While his early-round performances were average, good enough but no better, Thiem has started playing his best tennis in the second week, flattening young pretenders Felix Auger-Aliassime and Alex de Minaur. In the semifinal clash which was decidedly the heavyweight bout of the two, Thiem’s proactive, aggressive tennis rocked 2019 runner-up Daniil Medvedev back on his heels, and although it was a long and gruelling match, Thiem absolutely refused to let it become any longer or more gruelling than it had to be: He came back from a set down in both the second and third sets and saved set point in the second-set tie-break to win 6-2, 7-6(7), 7-6(5).
By contrast, Alexander Zverev played a very poor first set in the quarterfinals against Borna Coric, a match which never rose above the mediocre, and he was appalling in the first two sets against Pablo Carreno Busta. He did play better, but never really well, and often looked like he was struggling to win a point with any shot other than his first serve. Credit to Zverev for digging himself out of a hole, but it was a hole he buried himself in. To start two matches in a row very poorly, looking unprepared to be out there, doesn’t suggest that he’s primed to win this title.
Will Zverev play better when he’s not the favourite to win, as he was against Coric and Carreno Busta? Perhaps. There’s also the right Achilles issue which bothered Thiem in his semifinal against Medvedev, although his trainer has insisted he’ll be fine for Sunday.

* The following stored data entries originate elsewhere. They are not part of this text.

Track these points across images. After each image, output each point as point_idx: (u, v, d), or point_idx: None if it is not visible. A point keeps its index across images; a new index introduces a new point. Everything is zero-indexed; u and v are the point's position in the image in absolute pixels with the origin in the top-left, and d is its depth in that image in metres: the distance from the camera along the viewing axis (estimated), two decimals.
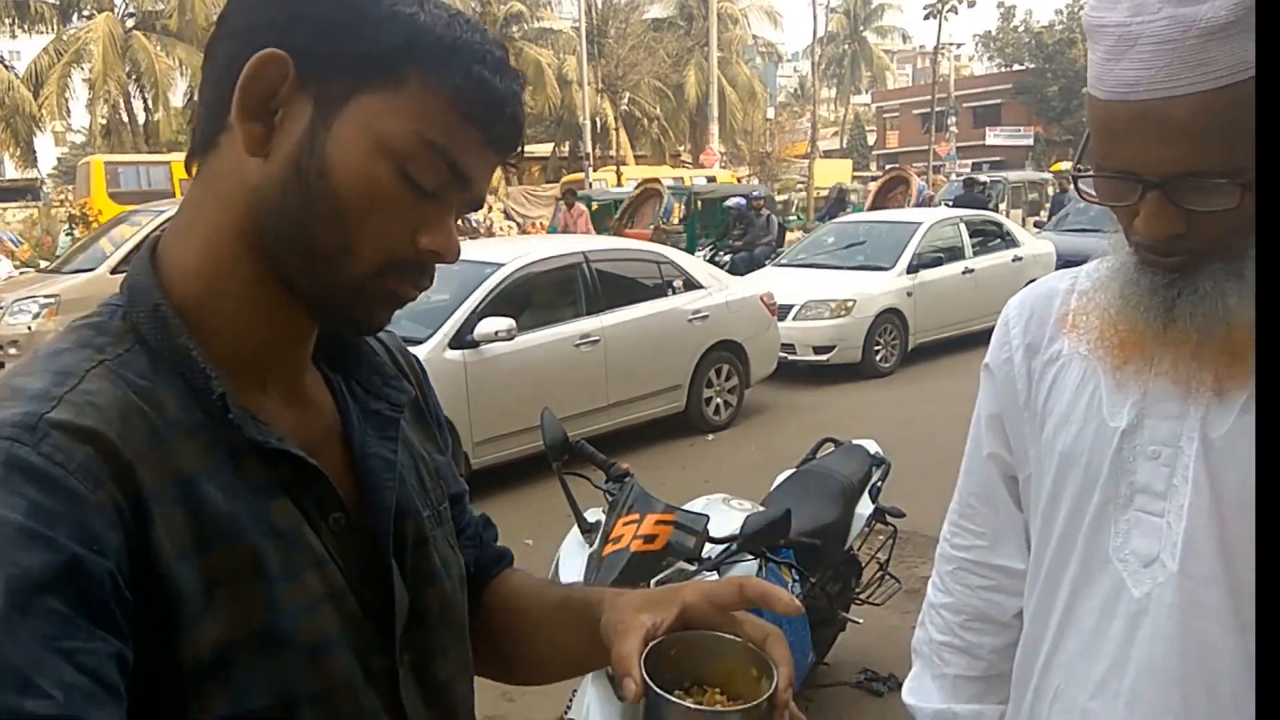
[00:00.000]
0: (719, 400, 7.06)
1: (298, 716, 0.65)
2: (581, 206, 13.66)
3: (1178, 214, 0.84)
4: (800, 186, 30.98)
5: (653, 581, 2.57)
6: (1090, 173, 0.89)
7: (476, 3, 32.93)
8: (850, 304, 8.54)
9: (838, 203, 17.29)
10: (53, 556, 0.54)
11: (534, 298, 6.09)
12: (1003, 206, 16.96)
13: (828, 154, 42.53)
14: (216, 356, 0.67)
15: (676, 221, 15.17)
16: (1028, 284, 1.21)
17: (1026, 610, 1.09)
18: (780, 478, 3.40)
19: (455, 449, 0.90)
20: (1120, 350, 0.95)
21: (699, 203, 14.83)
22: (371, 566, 0.72)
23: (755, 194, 14.32)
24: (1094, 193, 0.90)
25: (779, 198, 32.33)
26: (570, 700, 2.58)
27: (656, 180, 15.95)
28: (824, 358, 8.43)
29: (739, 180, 29.40)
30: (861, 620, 3.38)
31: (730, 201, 13.68)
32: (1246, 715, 0.88)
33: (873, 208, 15.83)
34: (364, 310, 0.70)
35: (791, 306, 8.48)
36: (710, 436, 6.86)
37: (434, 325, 5.47)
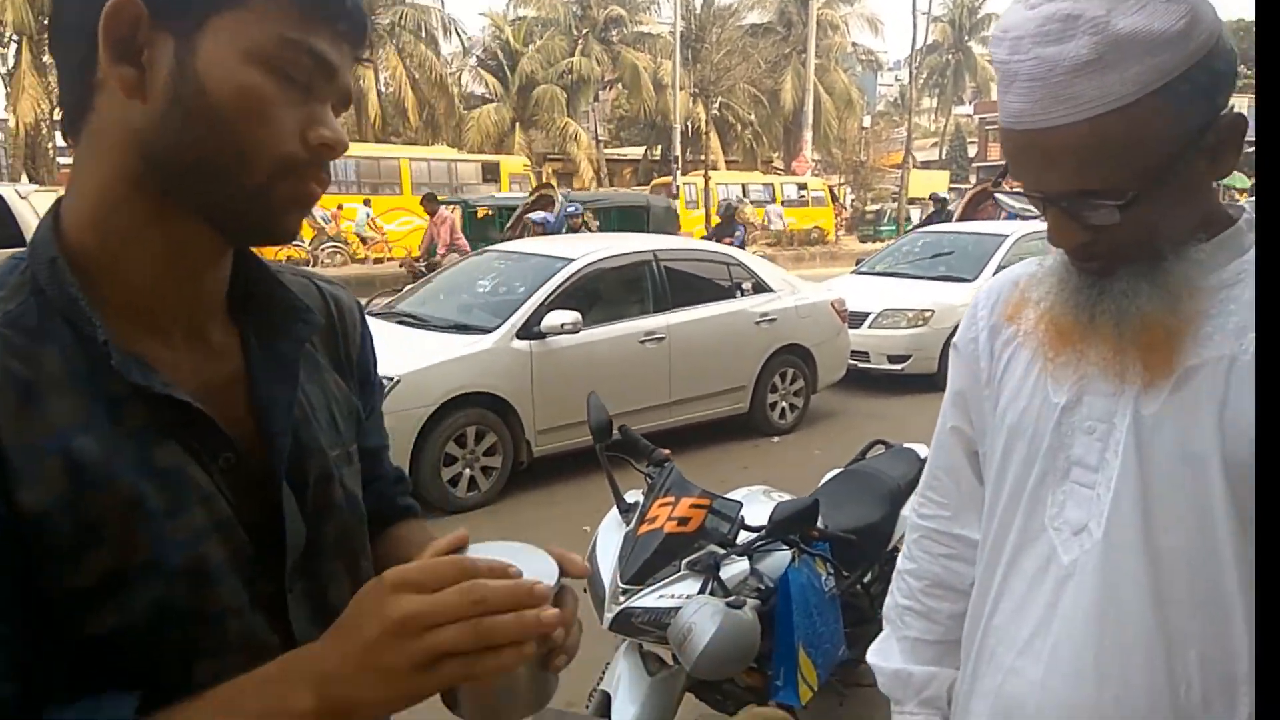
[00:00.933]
0: (784, 404, 6.98)
1: (186, 634, 0.69)
2: (445, 213, 12.73)
3: (1078, 226, 0.92)
4: (894, 197, 30.40)
5: (683, 563, 2.59)
6: (1008, 190, 0.95)
7: (577, 5, 33.39)
8: (928, 314, 8.34)
9: (937, 213, 16.94)
10: None
11: (602, 293, 6.13)
12: None
13: (926, 165, 41.61)
14: (111, 303, 0.71)
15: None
16: None
17: (976, 576, 1.15)
18: (827, 476, 3.39)
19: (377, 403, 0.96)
20: (1053, 342, 1.02)
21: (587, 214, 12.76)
22: (270, 500, 0.76)
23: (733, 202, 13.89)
24: (1013, 203, 0.96)
25: (871, 207, 31.81)
26: (603, 672, 2.63)
27: (550, 186, 15.31)
28: (898, 367, 8.26)
29: (831, 189, 29.04)
30: None
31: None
32: (1153, 681, 0.94)
33: (962, 218, 15.39)
34: (273, 217, 0.73)
35: (867, 314, 8.33)
36: (774, 439, 6.78)
37: (504, 316, 5.59)
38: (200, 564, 0.70)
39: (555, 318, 5.58)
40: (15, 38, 26.84)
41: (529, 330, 5.54)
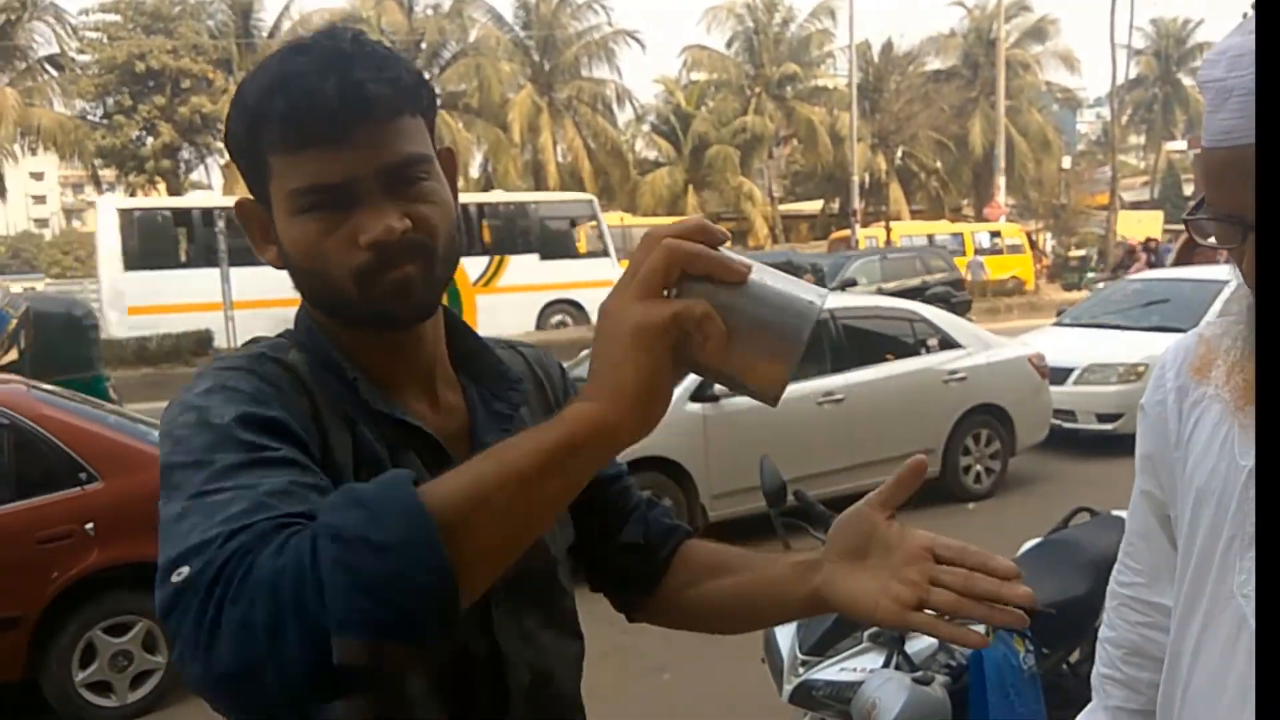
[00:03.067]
0: (979, 468, 6.62)
1: None
2: None
3: None
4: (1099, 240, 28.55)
5: (865, 634, 2.50)
6: (1201, 217, 0.94)
7: (750, 65, 33.91)
8: (1142, 368, 7.70)
9: (1128, 255, 15.91)
10: (270, 413, 0.76)
11: None
12: None
13: (1136, 205, 38.89)
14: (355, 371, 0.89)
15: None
16: None
17: (1169, 644, 1.12)
18: (1026, 546, 3.20)
19: None
20: (1244, 393, 0.98)
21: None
22: None
23: None
24: (1208, 236, 0.94)
25: (1075, 252, 29.87)
26: None
27: None
28: (1109, 427, 7.65)
29: (1028, 234, 27.64)
30: None
31: None
32: None
33: (1177, 263, 14.22)
34: (384, 308, 0.84)
35: (1071, 370, 7.81)
36: (970, 506, 6.43)
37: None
38: None
39: None
40: None
41: (702, 393, 5.55)
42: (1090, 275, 15.72)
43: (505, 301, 15.51)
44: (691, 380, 5.58)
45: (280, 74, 0.79)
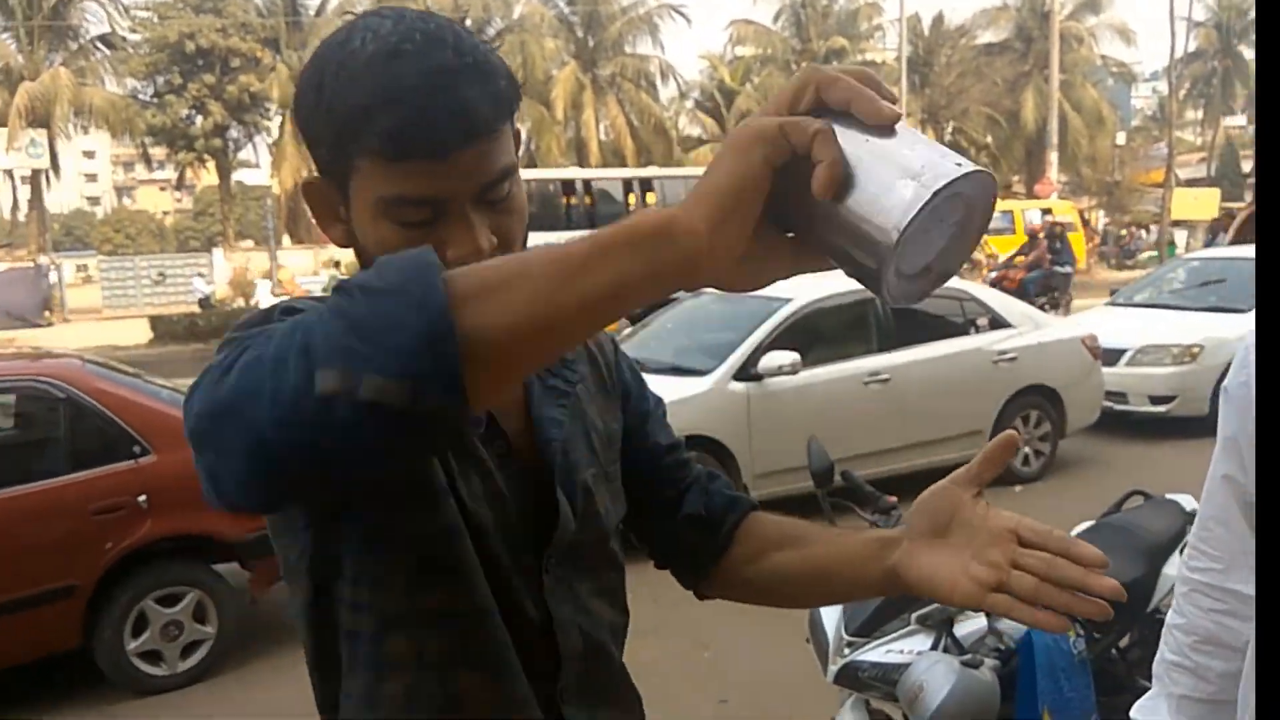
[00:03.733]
0: (1028, 450, 6.51)
1: (464, 560, 0.83)
2: None
3: None
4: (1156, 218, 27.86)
5: (912, 616, 2.47)
6: None
7: (796, 40, 33.45)
8: (1197, 349, 7.51)
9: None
10: None
11: (822, 333, 6.01)
12: None
13: (1192, 182, 37.83)
14: None
15: None
16: None
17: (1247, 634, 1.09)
18: (1077, 529, 3.13)
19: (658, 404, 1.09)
20: None
21: None
22: (542, 499, 0.90)
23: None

Still, the head-to-head is pretty one-sided in Thiem’s favour: He has won seven of nine vs Zverev, all three of their Grand Slam matches (including a four-set battle in the semifinals of the Australian Open) and the last three they have played. The Austrian’s tremendous power off both wings, even when well behind the baseline, can break down Zverev’s more erratic forehand, and he’s just generally a more rounded and versatile player right now, not to mention psychologically primed to seize this opportunity. After losing to him, Medvedev said that Thiem had a ‘winning energy’. I agree.